* EXTRAIT
La préhistoire : corps interchangeables et têtes mobiles

Dès les sociétés préhistoriques, une étonnante plasticité des images se manifeste. Certaines Vénus néolithiques, comme celle du temple de Tarxien à Malte, ont un corps généreux mais celui-ci est dépourvu de tête, et percé de trous d’attache. Tout suggère que des têtes amovibles pouvaient s’y adapter selon les besoins du rituel, faisant varier l’identité de la statue à partir du modèle de base. À Çatalhöyük, en Anatolie, il y a près de dix mille ans, des figurines à tête détachable confirment cette logique de permutation, première tentative de customisation de l’histoire, plusieurs millénaires avant les filtres Instagram, et cela sans 5G.

Cette « Idole » de Malte provient du temple d’Agar Qim, vers 3000 avant l’ère commune. Tout indique que l’on pouvait y placer la tête de son choix. Une sorte de « face swap » avant l’heure. (Source : WikiMedia. Photo : Gerhard Huber – CC-BY-NC)

Changer le visage et garder le corps : le modèle demeure, l’identité fluctue. L’œuvre est une combinaison d’éléments. Une logique qui anticipe celle des systèmes algorithmiques : un prompt fixe génère des variations multiples. Les images produites par une IA matérialisent des résultats différents à partir d’un même cadre. Le « face swap », banal sur les réseaux sociaux, procède de la même idée : un invariant accueille une infinité de possibles. Loin d’être anecdotique, le détail archéologique révèle combien la logique du prompt plonge ses racines dans des pratiques immémoriales.

L’Antiquité : la matrice et le geste collectif

Dans l’Antiquité, les célèbres bronzes grecs, tels que le Discobole de Myron ou l’Apollon Sauroctone attribué à Praxitèle, n’ont survécu que grâce aux copies romaines. Ces statues étaient conçues comme des prototypes reproductibles. Chaque exemplaire pouvait varier légèrement selon la commande, dont la taille, mais la posture et la structure générales demeuraient, tout comme certains détails comme les drapés. La sculpture romaine obéit à la même logique : les copies en marbre des chefs-d’œuvre grecs étaient souvent produites en série dans des ateliers spécialisés, où les ouvriers se partageaient la taille du bloc, le lissage et la finition sous la supervision d’un maître.

La peinture suit le même schéma : à Pompéi ou à Rome, les fresques et mosaïques étaient réalisées à partir de cartons préparatoires. Les mosaïques romaines, avec leurs panneaux géométriques ou figuratifs, permettent de bien se figurer le modèle matriciel : un dessin initial, des mains multiples exécutant selon un code commun.

* CONSIGNE 1
Relevez chaque ligne des enregistrements qui contient la chaîne « source », en respectant la casse.
Les enregistrements n'ont aucun lien avec le texte sur l'art préhistorique et antique.

* LIGNES DE DONNÉES

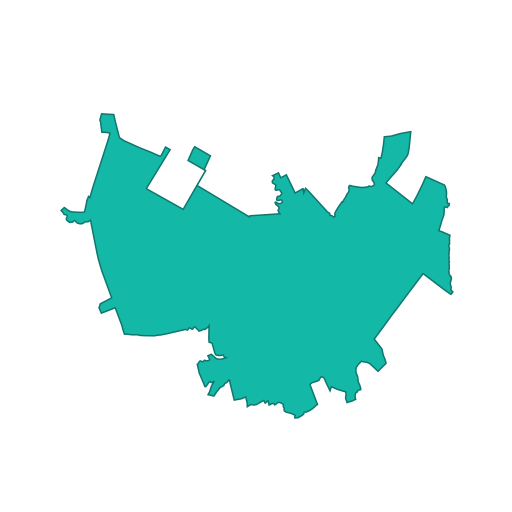 Podu Iloaiei, Iasi, Romania (orthographic projection), rotated 11°
{"feature_id": "2599482B47380888133055", "entity_name": "Podu Iloaiei", "entity_type": "district", "adm_level": 2, "iso_a3": "ROU", "parent_name": "Romania", "parent_adm1": "Iasi", "projection": "orthographic", "projection_center": [27.271, 47.215], "detail": "fine", "context": "isolated", "style": "filled", "palette": "teal", "viewbox_px": 512, "rotation_deg": 11, "n_neighbors": 0, "source": "geoboundaries", "source_scale": "gbopen_adm2", "svg_char_len": 6113}
<svg xmlns="http://www.w3.org/2000/svg" viewBox="0 0 512 512"><g transform="rotate(11 256 256)"><path d="M115.1,341.6L127.7,333.7L137.8,350.1L139.1,353.0L141.7,357.8L143.1,357.5L149.1,357.0L155.2,355.9L157.2,356.1L161.6,355.5L171.6,353.7L175.0,352.4L177.5,351.7L183.2,349.4L200.6,341.6L202.6,341.8L203.1,341.6L203.9,339.5L204.2,339.2L207.4,340.1L208.0,339.6L208.6,337.9L209.1,337.4L209.8,337.4L210.3,337.7L214.5,340.6L216.8,339.3L218.0,338.3L219.0,337.8L219.9,337.9L220.2,337.7L220.8,336.8L222.3,335.3L223.2,333.3L225.4,345.8L226.4,349.6L229.5,349.9L233.7,358.3L235.1,360.5L236.3,360.9L239.1,360.7L240.5,360.3L242.4,359.4L244.0,361.0L245.1,361.6L245.8,361.6L243.5,363.0L240.4,364.3L236.8,364.4L230.9,361.0L227.8,363.1L230.5,366.6L229.0,367.8L227.4,368.4L225.6,368.1L224.9,368.6L224.3,369.7L223.8,370.0L221.3,369.6L221.0,369.8L220.4,370.7L219.7,372.8L219.0,373.5L222.6,381.7L229.3,391.6L230.6,393.8L231.0,394.0L231.4,393.9L232.0,393.2L234.2,388.4L235.0,388.0L236.0,388.7L236.6,388.7L237.2,388.4L238.5,387.2L238.8,387.3L237.3,391.5L236.9,393.5L236.4,397.9L235.4,401.3L241.4,401.5L243.4,396.7L245.6,392.6L246.0,391.6L246.6,391.5L249.2,389.2L249.3,387.8L250.1,386.8L251.8,385.3L252.6,383.9L252.9,382.8L253.8,383.1L255.0,386.1L262.1,401.6L269.0,398.9L272.8,396.4L275.4,402.0L276.2,405.6L279.2,402.8L282.1,402.7L284.5,401.9L291.2,396.3L293.1,398.7L295.1,396.1L295.5,395.8L297.3,399.8L300.1,397.7L300.5,397.6L301.8,397.6L302.7,398.6L303.7,397.9L304.6,396.5L305.3,395.9L306.3,395.4L307.6,395.3L310.2,396.0L311.0,396.5L311.4,397.3L311.4,398.4L312.8,400.3L312.9,401.7L313.2,402.4L313.7,402.9L315.3,403.5L320.4,403.8L324.4,404.7L324.9,405.1L324.7,405.7L325.1,407.6L328.9,406.4L329.0,405.8L329.3,405.5L329.9,405.2L331.6,403.8L332.8,402.3L333.0,401.9L333.1,400.0L335.4,399.5L338.1,397.5L340.1,395.6L341.8,393.6L344.0,390.6L344.7,390.0L333.5,371.9L334.6,370.3L335.7,369.4L339.7,367.3L341.5,366.0L342.6,362.5L343.2,362.2L344.8,362.2L345.8,362.6L346.3,363.1L350.5,369.0L354.4,374.2L354.9,369.9L361.4,371.4L367.8,372.1L369.8,372.1L370.7,374.1L370.9,375.6L370.9,377.3L371.2,378.9L372.6,381.1L373.3,382.5L378.7,379.6L380.3,378.2L381.2,377.8L380.2,375.5L380.0,374.4L379.9,373.3L380.1,371.2L380.6,370.6L381.4,370.2L381.6,368.9L382.0,368.2L383.9,367.5L384.3,367.1L383.8,365.5L382.4,362.8L381.1,361.1L380.3,359.7L378.9,355.3L376.3,351.0L375.6,347.8L375.8,346.0L376.8,343.4L379.6,339.1L381.1,339.4L385.3,339.2L388.3,339.9L397.8,345.9L404.1,336.6L403.4,334.8L402.0,332.2L400.8,330.6L399.6,328.5L397.4,323.3L387.9,315.0L394.5,301.3L400.6,288.1L403.7,282.0L410.2,268.4L423.4,241.4L447.3,253.2L454.1,256.3L454.7,256.4L455.8,254.5L456.0,253.4L454.4,252.8L454.0,252.3L453.6,250.8L453.7,250.0L453.3,249.0L453.3,248.5L452.3,247.2L452.0,245.6L451.8,245.0L451.9,244.3L451.8,243.7L452.1,243.3L452.0,243.0L452.2,240.8L451.7,240.1L451.5,239.1L451.2,238.7L450.5,238.7L448.7,236.2L448.6,234.9L447.8,232.8L448.2,231.8L447.9,230.3L447.5,229.2L447.6,228.0L447.1,227.6L446.9,227.1L446.9,225.5L446.7,225.1L446.9,224.4L446.2,223.6L446.0,222.2L446.1,221.9L445.9,221.3L446.0,220.9L445.0,218.0L445.2,216.7L444.6,215.7L444.9,214.6L444.5,213.3L444.7,212.6L444.1,210.7L443.5,210.0L443.1,208.3L443.5,208.0L443.7,207.1L443.2,205.1L443.0,203.3L442.4,201.8L442.6,200.3L442.4,199.7L442.4,198.6L433.3,196.6L430.7,196.3L431.8,185.1L432.6,179.8L432.3,177.0L431.7,173.7L431.6,172.1L433.5,171.6L434.5,171.9L435.2,170.4L435.9,169.5L435.9,168.8L435.8,168.3L435.9,167.8L435.6,167.5L435.2,167.5L435.0,167.9L434.4,168.0L433.6,167.3L433.3,166.3L433.1,164.2L432.9,163.8L431.7,162.3L430.9,157.2L430.4,155.6L428.9,152.4L427.5,150.4L407.6,145.7L406.0,153.0L402.6,165.8L399.7,174.9L369.7,159.5L372.4,154.5L377.9,145.2L381.0,138.5L381.1,138.2L380.9,138.1L381.8,136.0L384.6,130.5L385.4,128.5L385.8,126.3L385.7,120.6L384.2,104.4L374.2,108.3L365.9,112.5L359.2,114.5L359.9,122.4L360.2,129.6L360.0,136.3L357.7,136.0L358.3,142.7L357.1,149.3L357.3,150.2L357.0,151.9L355.8,154.8L355.1,156.1L355.0,157.3L355.8,159.6L356.8,160.4L358.1,161.9L358.5,163.3L358.1,164.2L356.5,165.7L353.4,165.8L352.6,166.8L348.4,168.2L345.8,168.7L338.5,169.0L334.4,168.9L333.9,170.2L333.8,171.0L334.6,172.6L334.8,173.7L334.8,174.9L334.5,176.0L333.5,178.1L332.6,181.4L331.8,183.3L330.7,186.7L330.1,186.4L328.1,190.8L326.0,196.2L325.3,198.8L325.3,199.8L326.0,202.1L324.7,203.0L322.9,202.0L321.3,201.8L320.9,202.0L320.2,200.0L316.8,198.8L316.8,198.4L295.3,182.4L291.7,180.1L290.8,185.0L289.4,181.0L289.0,181.1L282.4,186.7L270.3,170.5L265.4,174.5L262.2,170.1L256.9,174.0L258.0,174.5L259.0,175.5L258.9,177.1L257.8,178.9L257.8,180.1L258.3,181.1L261.3,182.2L262.0,182.8L261.9,186.0L262.3,187.4L263.4,187.7L265.5,186.5L266.7,186.6L267.4,187.6L269.0,188.9L269.3,189.3L269.3,189.7L268.5,192.1L267.5,192.8L266.0,193.3L265.7,193.6L265.5,194.1L265.4,196.0L265.5,196.7L265.9,197.2L266.2,197.4L267.0,197.4L268.0,197.0L269.4,196.1L270.5,196.3L271.4,197.4L271.4,198.0L271.2,198.9L270.5,199.5L269.6,199.9L267.4,200.3L265.5,199.3L264.8,199.4L264.5,199.8L265.0,200.8L266.2,201.9L268.7,203.2L269.6,204.7L269.5,205.5L269.0,206.6L269.0,207.3L270.3,209.0L271.5,210.0L242.7,217.6L242.3,217.8L242.1,218.9L184.7,198.0L190.3,181.7L188.6,181.1L192.2,166.4L175.0,160.4L173.7,163.8L171.1,175.2L189.7,181.6L190.1,181.9L175.6,224.1L135.9,211.0L135.6,210.7L135.7,210.2L151.4,168.0L146.4,166.3L143.8,175.4L143.2,176.1L142.1,176.3L132.5,174.1L121.3,172.0L104.0,167.9L99.3,165.8L92.4,151.2L89.4,144.3L77.3,145.9L77.1,147.7L76.8,152.4L77.7,153.7L81.1,164.0L84.5,163.3L87.7,163.2L89.3,163.4L88.6,171.2L82.6,220.9L81.8,230.3L80.2,229.5L80.1,230.5L79.3,233.9L79.5,236.2L79.3,245.1L78.8,245.6L77.6,246.1L75.6,246.6L67.4,247.8L65.0,247.7L63.0,247.1L58.6,245.0L56.0,248.4L56.5,249.0L57.9,249.8L59.8,251.9L61.7,251.7L62.2,251.9L62.8,252.5L63.2,253.6L63.1,254.1L62.6,255.1L62.9,256.3L63.6,257.1L66.6,258.6L67.0,258.6L68.2,257.9L69.1,257.9L69.6,257.7L70.5,256.3L71.2,255.8L72.0,256.1L73.5,257.4L74.6,257.8L77.2,258.0L78.6,257.6L79.2,257.4L80.9,256.0L81.2,255.5L82.4,254.8L84.6,254.5L86.7,252.4L99.2,283.1L102.2,289.9L107.4,299.9L122.3,324.6L112.3,332.6L112.1,333.7L112.1,335.1L111.7,336.7L115.1,341.6Z" fill="#14b8a6" stroke="#0f766e" stroke-width="1.5"/></g></svg>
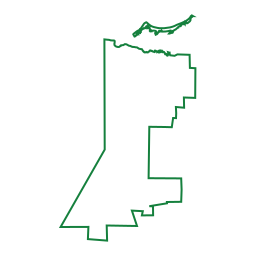 Lázaro Cárdenas, Quintana Roo, Mexico (Mercator projection)
{"feature_id": "50627088B14246153618123", "entity_name": "Lázaro Cárdenas", "entity_type": "district", "adm_level": 2, "iso_a3": "MEX", "parent_name": "Mexico", "parent_adm1": "Quintana Roo", "projection": "mercator", "projection_center": [-87.297, 21.095], "detail": "fine", "context": "isolated", "style": "outline", "palette": "green", "viewbox_px": 256, "rotation_deg": 0, "n_neighbors": 0, "source": "geoboundaries", "source_scale": "gbopen_adm2", "svg_char_len": 5366}
<svg xmlns="http://www.w3.org/2000/svg" viewBox="0 0 256 256"><path d="M169.6,52.7L169.1,52.8L168.7,52.4L168.4,52.3L168.6,52.7L168.5,52.9L168.4,52.9L168.5,53.1L168.3,53.5L168.2,53.8L168.3,54.2L168.2,54.2L168.3,54.4L168.1,54.9L167.7,55.5L167.2,55.4L167.0,55.1L166.9,55.3L166.8,55.2L166.5,54.8L166.5,54.6L166.4,54.5L166.5,54.2L166.3,54.0L166.1,54.1L166.0,54.5L165.8,54.4L165.7,54.1L165.8,54.0L165.7,53.9L165.2,54.0L165.2,53.8L164.8,53.0L164.6,52.9L164.5,52.7L164.2,52.4L164.0,52.0L163.3,51.9L163.1,51.9L163.0,52.2L162.8,52.2L162.6,52.0L162.7,51.8L162.7,51.5L162.6,51.4L162.6,51.7L162.3,51.9L162.2,51.7L162.4,51.3L162.2,51.2L161.9,51.4L161.8,51.2L161.7,51.2L161.5,51.6L161.3,51.5L160.9,51.7L161.1,51.1L160.7,50.9L160.8,51.5L160.6,51.7L160.3,51.6L160.3,52.0L159.9,52.0L159.6,51.7L159.5,51.4L159.5,51.0L159.8,50.8L159.8,50.6L159.5,50.7L159.1,50.5L159.2,50.2L159.0,50.5L159.3,50.8L159.3,51.4L159.2,51.5L159.4,51.7L159.4,52.4L158.9,52.4L158.7,52.2L158.2,52.1L158.2,51.8L157.9,52.0L157.7,51.9L157.7,52.0L157.5,51.9L157.3,52.0L157.3,51.8L156.8,51.7L156.5,51.5L156.5,51.2L156.0,51.3L155.6,51.1L155.5,50.9L155.1,50.8L155.1,50.7L154.9,50.7L154.8,51.3L155.0,51.7L154.8,51.9L154.5,51.8L154.4,51.9L154.2,51.7L153.5,51.8L153.3,51.7L153.1,51.5L152.4,51.4L152.1,51.0L151.7,51.0L151.6,50.8L150.2,50.4L149.9,50.5L149.5,50.9L149.5,51.4L149.2,51.5L148.6,51.8L148.0,52.1L147.8,52.4L147.1,52.2L147.0,52.4L146.8,52.4L146.1,52.0L145.4,52.4L144.9,52.4L144.6,52.4L144.3,52.1L144.2,52.1L144.1,51.9L143.7,51.8L143.4,51.2L143.2,51.2L143.0,50.9L142.8,50.8L142.1,49.4L141.9,49.2L141.6,49.1L140.8,49.1L139.9,48.9L139.0,48.7L137.0,47.4L135.7,47.3L133.8,46.9L133.2,47.0L132.0,46.8L131.8,46.6L130.9,46.3L130.5,46.0L128.9,45.7L126.6,44.4L125.8,44.2L124.7,44.2L124.3,44.5L123.3,45.1L122.0,45.2L121.0,45.4L121.0,45.6L120.6,45.6L120.4,45.8L120.2,46.2L119.9,46.3L119.5,46.7L119.2,46.9L118.1,47.0L117.5,46.9L116.3,46.6L115.8,46.3L114.8,45.5L114.5,45.0L114.5,44.7L114.4,44.2L114.5,43.9L114.4,43.3L114.6,42.9L114.7,41.4L114.6,40.9L114.1,40.5L111.0,40.4L109.2,39.9L108.8,39.8L108.2,39.8L104.4,39.4L104.7,149.6L60.6,227.0L88.4,226.9L87.9,239.1L107.1,240.6L106.7,225.5L137.0,226.0L131.9,210.6L142.8,211.2L141.9,215.4L153.1,215.3L153.0,206.3L149.3,206.2L167.0,203.3L166.9,202.0L181.2,201.8L181.6,189.7L181.2,178.4L148.6,178.2L149.3,126.8L164.9,127.0L171.8,127.2L173.1,118.0L176.0,118.1L176.2,113.3L175.9,107.0L184.1,107.7L183.9,97.5L195.2,97.9L195.4,68.2L189.9,67.9L189.6,54.8L177.4,54.4L174.6,55.8L170.2,55.3L169.7,54.0L169.6,52.7ZM191.8,15.4L190.8,16.2L190.3,17.2L189.2,18.5L187.6,19.8L185.5,21.2L181.8,22.9L176.9,24.8L174.7,25.9L172.6,26.7L170.0,27.4L168.6,27.6L164.1,28.2L159.7,28.2L157.5,27.9L154.0,27.1L152.7,26.7L151.1,26.0L149.2,24.7L146.7,22.5L146.2,22.3L146.0,22.5L145.0,22.9L144.1,23.6L141.0,28.2L139.1,30.1L137.3,31.0L135.8,32.1L133.5,33.9L133.3,34.4L134.5,36.5L135.5,36.2L135.7,35.8L136.6,34.5L136.5,34.2L136.7,33.9L136.9,33.9L137.0,34.1L137.0,34.7L137.1,34.8L137.6,34.4L137.8,33.9L138.0,34.1L138.1,34.4L138.3,34.4L138.2,34.1L137.9,33.7L137.6,32.8L138.5,32.5L138.8,32.7L139.3,32.7L139.4,32.9L140.0,33.0L140.0,32.8L139.8,32.6L139.8,32.4L140.5,32.4L140.8,32.2L140.6,31.2L140.1,30.8L140.1,30.5L140.4,30.7L140.6,30.8L140.6,30.7L140.8,30.8L141.0,30.8L141.1,30.4L141.5,30.1L141.5,29.7L141.2,29.3L141.8,29.4L142.0,29.0L142.4,29.1L142.6,29.0L143.2,28.8L143.3,28.7L143.3,28.8L143.8,28.6L143.8,28.3L144.1,28.2L144.8,28.1L145.6,28.1L145.9,27.9L145.8,27.6L146.0,27.3L146.1,26.7L146.5,26.7L146.9,26.2L147.0,26.7L147.2,26.3L147.7,26.1L148.2,26.3L148.0,26.9L148.3,27.0L148.0,27.1L148.0,27.3L147.9,28.0L148.4,27.8L148.6,27.9L148.8,28.1L149.5,28.2L149.7,28.5L149.5,28.8L149.6,29.1L150.3,29.6L150.0,29.9L150.1,30.2L149.8,30.6L149.8,31.0L150.2,31.4L150.8,31.4L151.1,31.3L151.6,31.3L151.6,31.0L151.9,30.9L152.1,30.7L152.3,30.8L153.5,30.6L154.5,30.7L155.5,30.9L156.2,31.4L156.2,32.2L155.8,32.7L155.1,33.1L155.2,33.4L155.4,33.5L155.7,33.5L155.8,33.8L155.5,34.1L155.7,34.7L156.9,34.2L157.3,33.8L157.7,33.3L158.1,32.5L158.5,32.3L158.4,32.1L158.5,31.9L159.1,31.5L159.0,31.2L159.1,30.9L159.8,30.9L160.0,31.4L160.7,31.5L161.5,30.4L161.6,30.5L161.2,31.5L162.5,31.6L165.4,31.5L167.7,31.2L169.6,30.8L170.1,30.6L170.5,30.6L170.5,31.1L170.2,31.2L170.1,31.3L170.2,31.5L170.4,31.5L170.8,31.2L171.0,31.3L171.0,31.5L170.5,31.8L170.9,32.0L170.6,32.2L170.7,32.4L170.8,32.4L171.3,32.0L171.6,31.7L171.6,31.4L171.8,31.2L172.8,30.9L172.8,31.1L172.4,31.4L172.4,31.5L172.9,31.3L173.0,31.3L172.8,31.8L172.6,32.2L172.4,32.5L171.8,32.7L171.7,32.8L171.3,32.7L169.9,33.2L169.4,33.1L169.1,33.5L169.7,33.5L171.3,32.9L172.4,32.8L172.7,32.6L173.2,31.2L174.0,30.3L174.8,29.8L175.5,29.6L177.3,28.0L178.0,27.7L177.9,27.5L178.0,27.3L178.5,26.8L179.0,26.6L179.3,26.4L179.8,26.3L179.7,26.1L180.0,25.9L180.2,26.1L180.7,25.9L180.8,25.6L181.0,25.6L181.2,24.9L181.5,24.5L183.7,24.1L184.4,24.4L184.6,24.4L184.6,24.1L184.3,23.9L183.9,23.8L183.6,23.9L182.3,24.1L182.4,23.9L183.2,23.5L183.3,23.2L184.3,23.3L184.4,23.5L184.4,23.4L184.5,23.2L184.7,23.5L184.7,22.9L185.3,23.1L185.3,22.9L185.3,22.2L185.7,22.6L185.7,22.8L185.7,22.6L185.6,22.9L185.9,22.9L186.0,22.5L186.1,22.4L186.2,22.8L186.4,23.1L187.3,23.2L187.5,22.9L187.9,22.9L188.1,22.6L188.7,22.2L189.4,21.7L190.0,21.1L190.5,20.1L190.5,19.0L191.0,17.7L191.1,17.1L191.4,16.8L191.5,16.7L191.8,16.7L191.6,17.0L191.4,17.2L192.0,17.0L192.5,16.1L193.0,16.1L191.8,15.4Z" fill="none" stroke="#15803d" stroke-width="2"/></svg>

* CONSIGNE 2
Rédigez la suite du texte sur l'art préhistorique et antique, à partir de l'endroit où il s'arrête.

* RÉSULTAT 1
{"feature_id": "2599482B47380888133055", "entity_name": "Podu Iloaiei", "entity_type": "district", "adm_level": 2, "iso_a3": "ROU", "parent_name": "Romania", "parent_adm1": "Iasi", "projection": "orthographic", "projection_center": [27.271, 47.215], "detail": "fine", "context": "isolated", "style": "filled", "palette": "teal", "viewbox_px": 512, "rotation_deg": 11, "n_neighbors": 0, "source": "geoboundaries", "source_scale": "gbopen_adm2", "svg_char_len": 6113}
{"feature_id": "50627088B14246153618123", "entity_name": "Lázaro Cárdenas", "entity_type": "district", "adm_level": 2, "iso_a3": "MEX", "parent_name": "Mexico", "parent_adm1": "Quintana Roo", "projection": "mercator", "projection_center": [-87.297, 21.095], "detail": "fine", "context": "isolated", "style": "outline", "palette": "green", "viewbox_px": 256, "rotation_deg": 0, "n_neighbors": 0, "source": "geoboundaries", "source_scale": "gbopen_adm2", "svg_char_len": 5366}

* RÉSULTAT 2
L’atelier médiéval : la fabrique de l’anonyme

Avançons dans le temps. Au Moyen Âge, l’art s’inscrit dans une perspective religieuse. Il faut fournir aux croyant·es beaucoup d’images de dévotion, ce qui entraîne une rationalisation de la production, déjà proche d’une forme de série. C’est aussi l’époque des moines copistes. Derrière chaque œuvre se déployait un réseau de disciples prenant en charge certaines parties du travail sous la direction du maître. On voit ainsi se multiplier les variations sur le même thème. Le Triptyque des Sept Sacrements d’Anvers ou le Triptyque de la Rédemption à Madrid, attribués à Rogier van der Weyde se ressemblent comme deux gouttes d’huile. La main du maître ne touchait pas toutes les surfaces : certains éléments étaient confiés aux assistants[1] qui obéissaient à des consignes précises, ce qui confère à ces œuvres bien des similarités. Les analyses récentes ont confirmé l’intervention de Rogier dans les parties clés comme les visages et les mains, tandis que d’autres zones montraient les interventions subordonnées. Dès cette époque, l’art apparaît comme une production distribuée, presque industrielle, et liée aux impératifs du marché. Une intelligence collective avant l’heure. La logique de production est proche de celle des plateformes numériques : un travail partagé où la valeur finale ne vient pas d’un seul mais d’une multitude.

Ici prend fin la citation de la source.